■ What you will do ■
Type out each entry exactly as it appears, but keep every image out.

■ Edit difference data ■
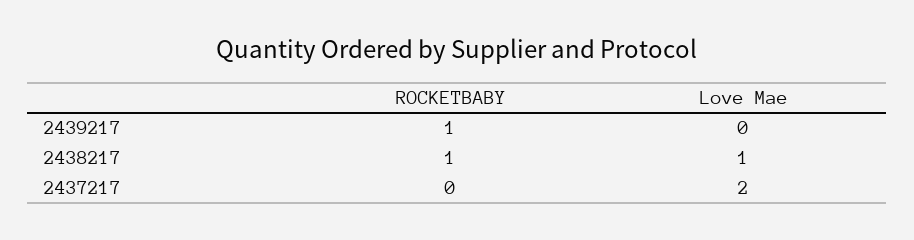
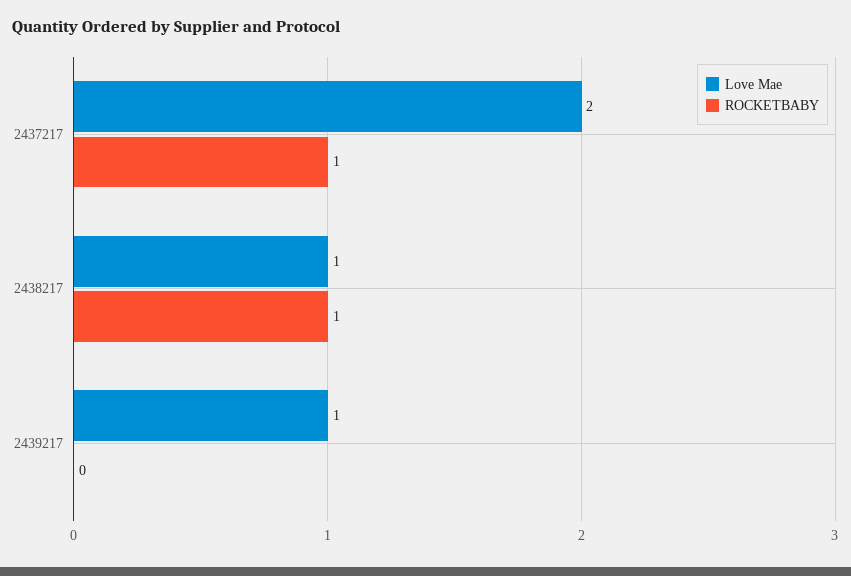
  {
    "ROCKETBABY": {
-     "2439217": 1,
+     "2439217": 0,
      "2438217": 1,
-     "2437217": 0
+     "2437217": 1
    },
    "Love Mae": {
-     "2439217": 0,
+     "2439217": 1,
      "2438217": 1,
      "2437217": 2
    }
  }

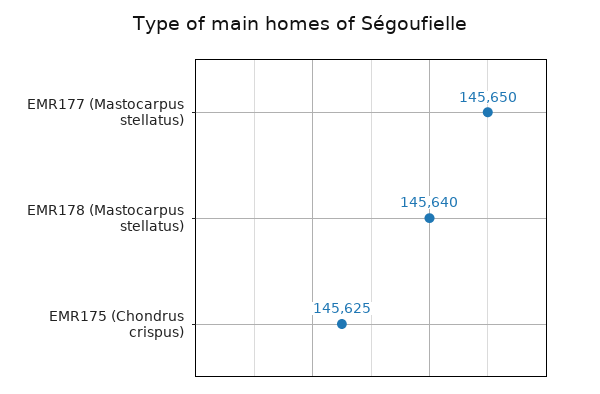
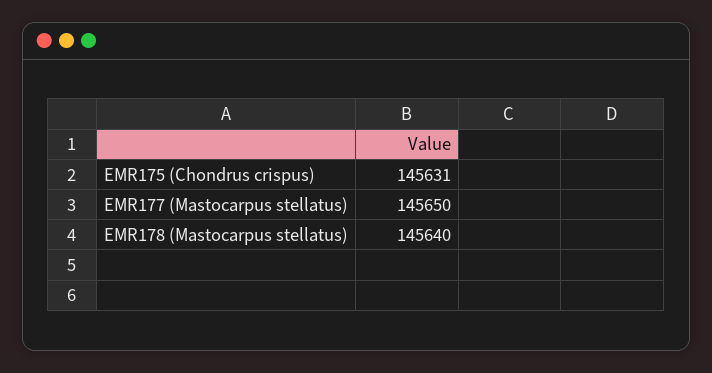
  {
    "EMR177 (Mastocarpus stellatus)": 145650,
    "EMR178 (Mastocarpus stellatus)": 145640,
-   "EMR175 (Chondrus crispus)": 145625
+   "EMR175 (Chondrus crispus)": 145631
  }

■ Expected answer ■
  {
    "ROCKETBABY": {
-     "2439217": 1,
+     "2439217": 0,
      "2438217": 1,
-     "2437217": 0
+     "2437217": 1
    },
    "Love Mae": {
-     "2439217": 0,
+     "2439217": 1,
      "2438217": 1,
      "2437217": 2
    }
  }

  {
    "EMR177 (Mastocarpus stellatus)": 145650,
    "EMR178 (Mastocarpus stellatus)": 145640,
-   "EMR175 (Chondrus crispus)": 145625
+   "EMR175 (Chondrus crispus)": 145631
  }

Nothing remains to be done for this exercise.